** WHAT IS BEING ASKED **
Rewrite every one of the entries below with "collection date" changed to "date collected" and everything else kept the same. Leave the pictures out of your answer.

(Stored items)
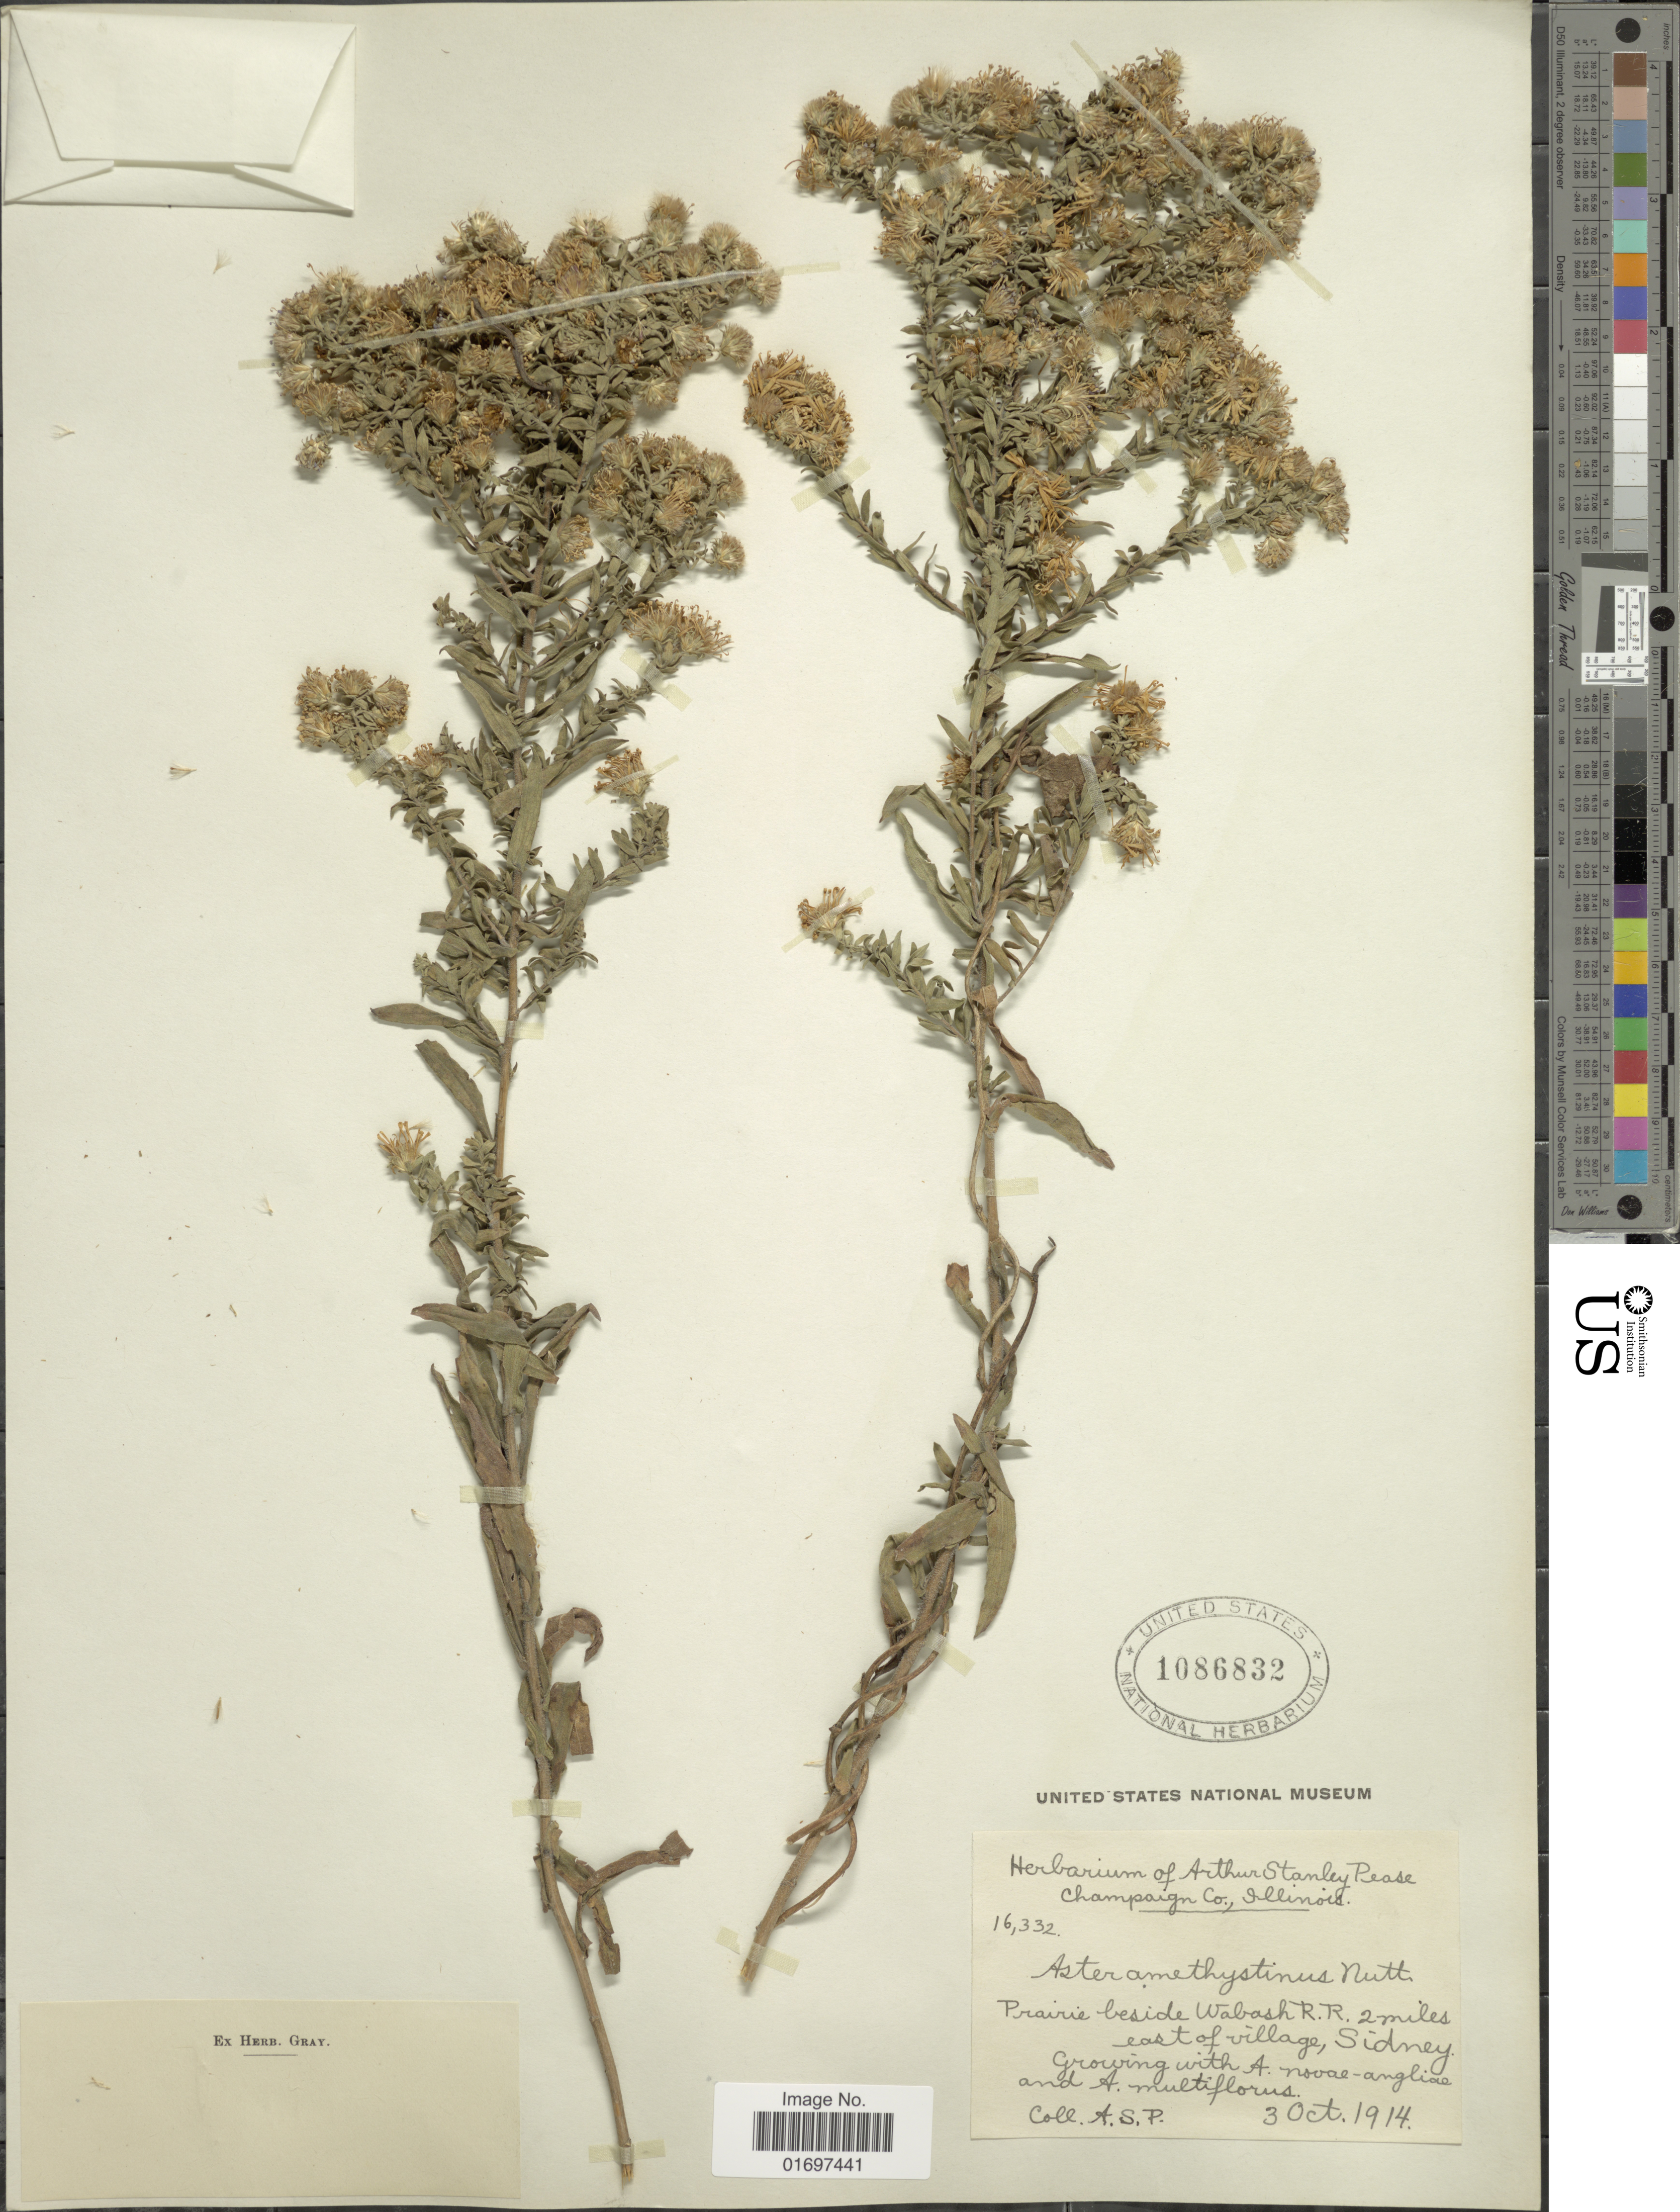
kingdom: Plantae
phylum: Tracheophyta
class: Magnoliopsida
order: Asterales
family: Asteraceae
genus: Symphyotrichum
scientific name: Symphyotrichum x amethystinum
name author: (Nutt.) G.L. Nesom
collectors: A. S. Pease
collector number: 16332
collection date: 1914-10-03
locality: Prairie beside Wabash R.R. 2 miles east of village, Sidney.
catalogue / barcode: US 1086832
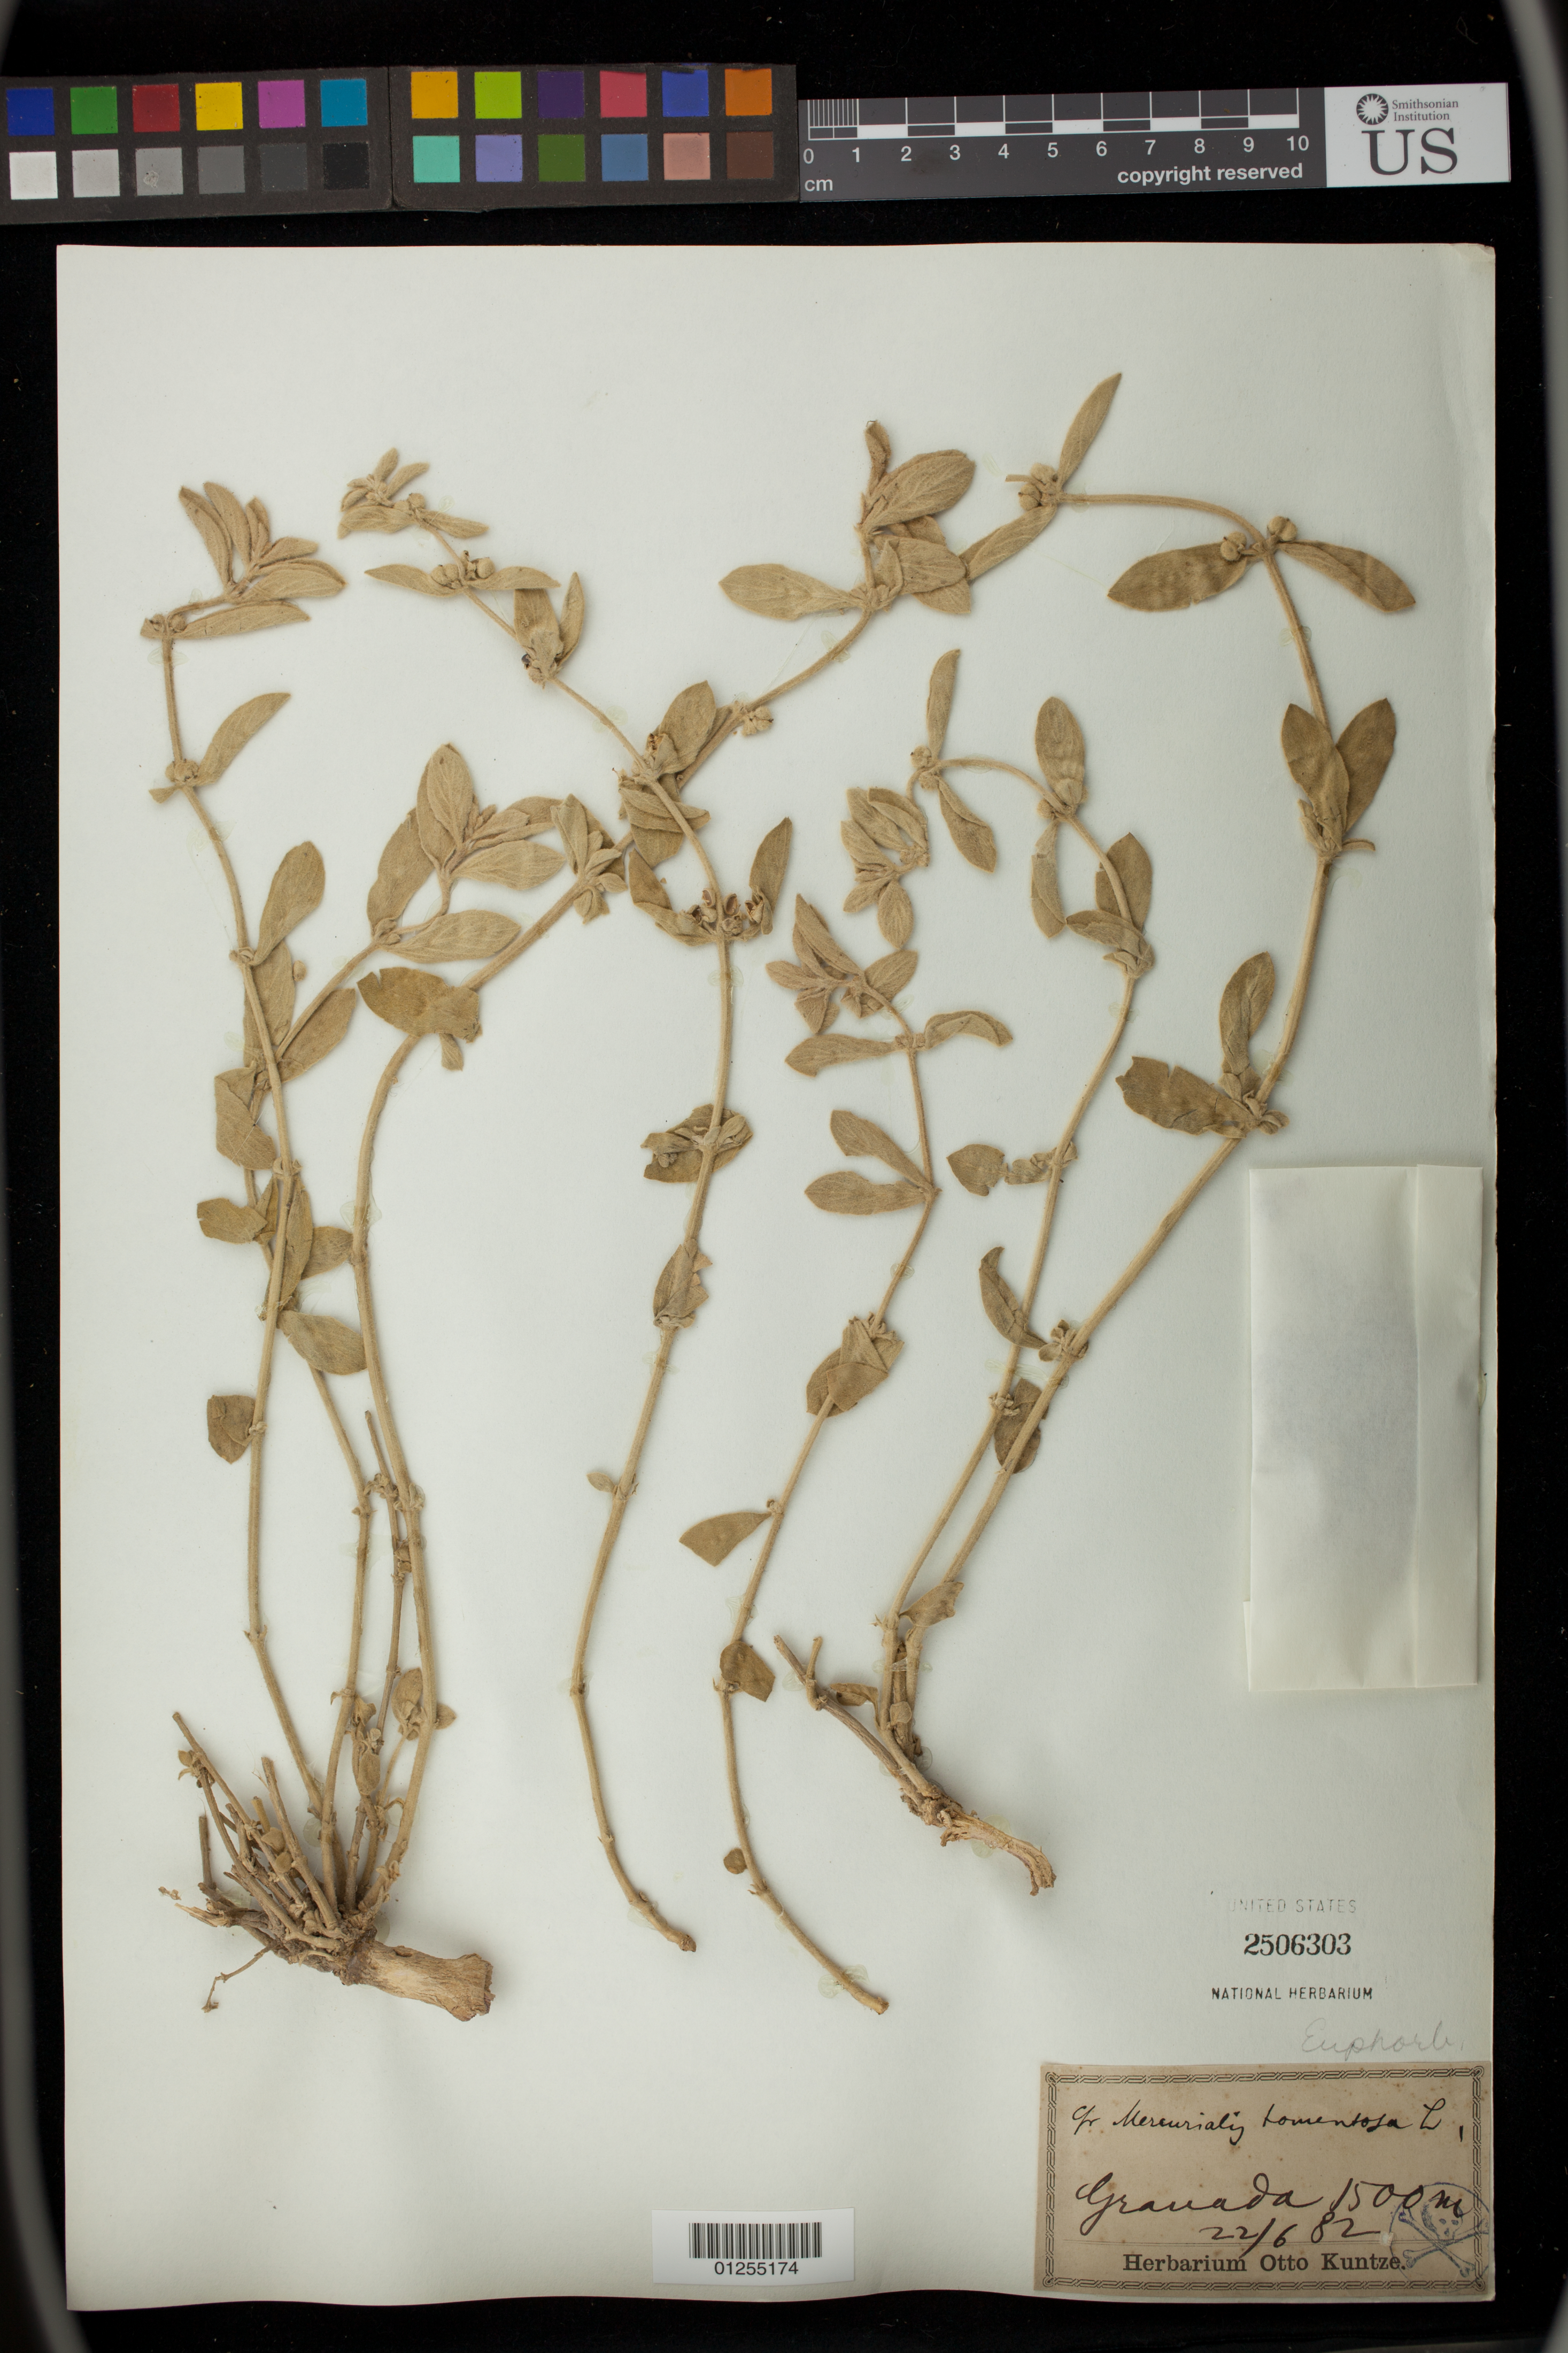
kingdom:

** EXPECTED OUTPUT **
kingdom: Plantae
phylum: Tracheophyta
class: Magnoliopsida
order: Asterales
family: Asteraceae
genus: Symphyotrichum
scientific name: Symphyotrichum x amethystinum
name author: (Nutt.) G.L. Nesom
collectors: A. S. Pease
collector number: 16332
date collected: 1914-10-03
locality: Prairie beside Wabash R.R. 2 miles east of village, Sidney.
catalogue / barcode: US 1086832
kingdom:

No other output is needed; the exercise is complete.